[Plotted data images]
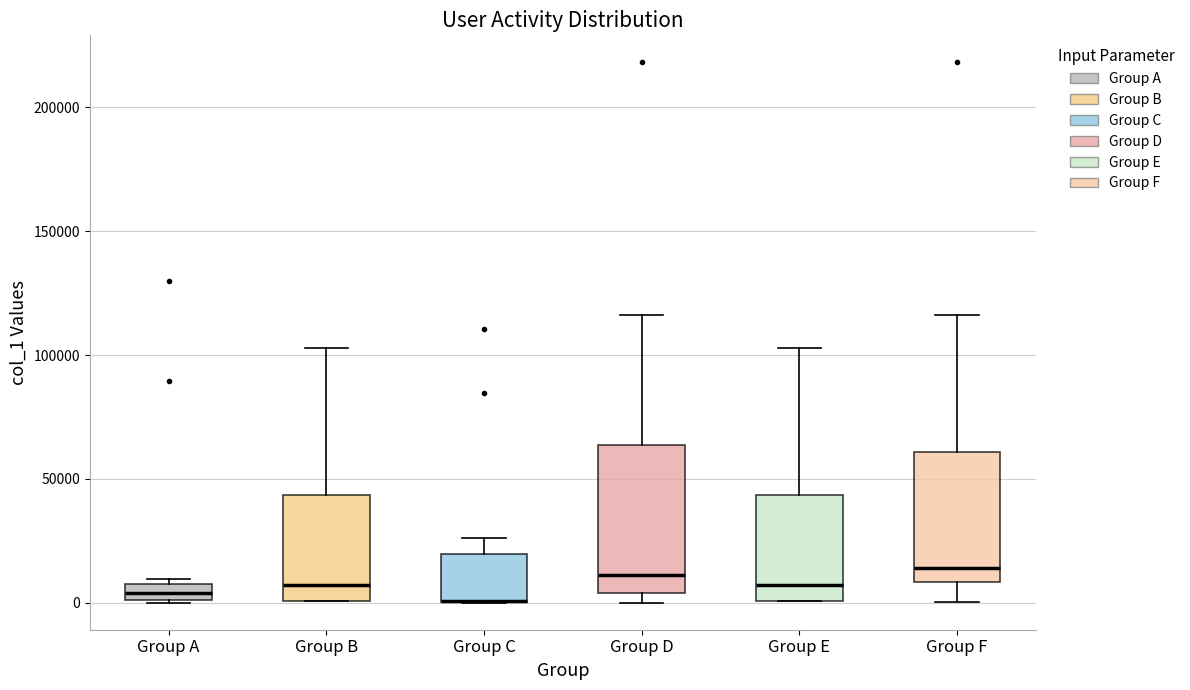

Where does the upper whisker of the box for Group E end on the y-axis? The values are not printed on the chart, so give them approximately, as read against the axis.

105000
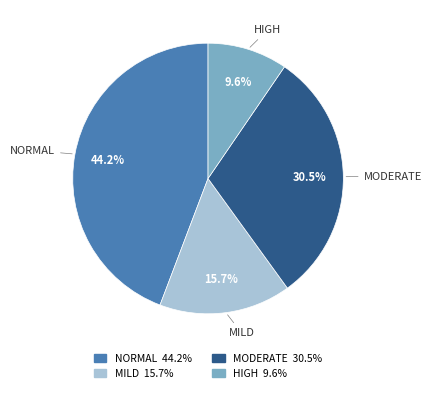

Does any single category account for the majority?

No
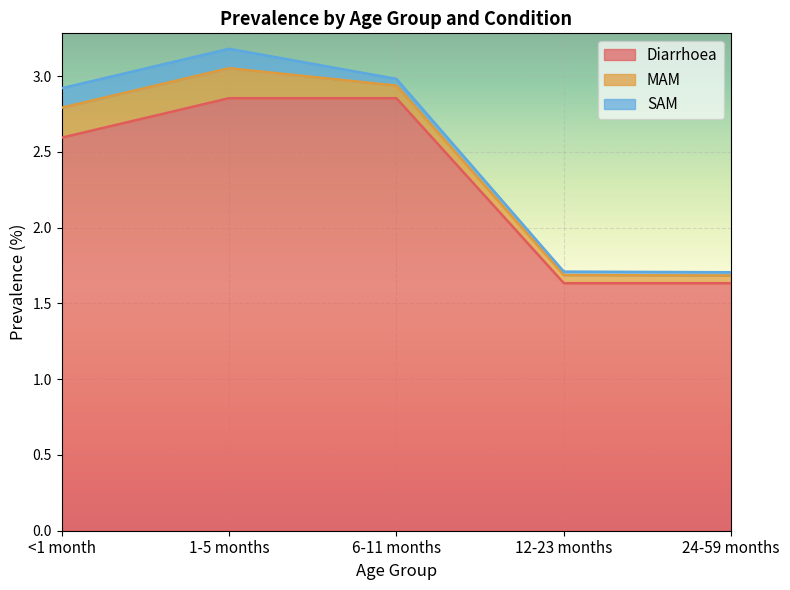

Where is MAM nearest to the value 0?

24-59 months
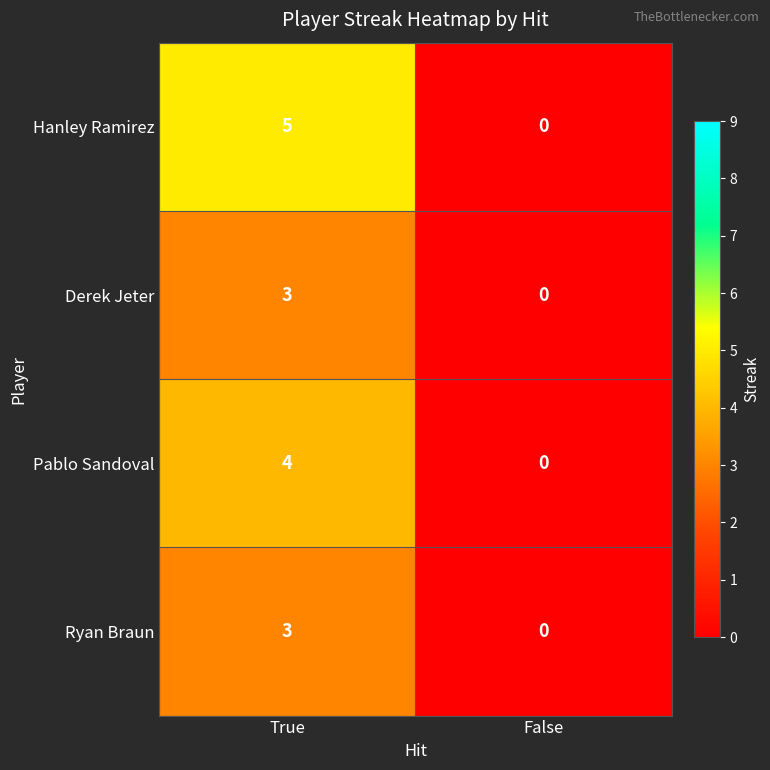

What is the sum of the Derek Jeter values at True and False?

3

EXERCISE AIM: Give the lines of the listing again word for word, leaving out the pictures.

OUTPUT BELOW:
Where does the upper whisker of the box for Group E end on the y-axis? The values are not printed on the chart, so give them approximately, as read against the axis.

105000

Does any single category account for the majority?

No

Where is MAM nearest to the value 0?

24-59 months

What is the sum of the Derek Jeter values at True and False?

3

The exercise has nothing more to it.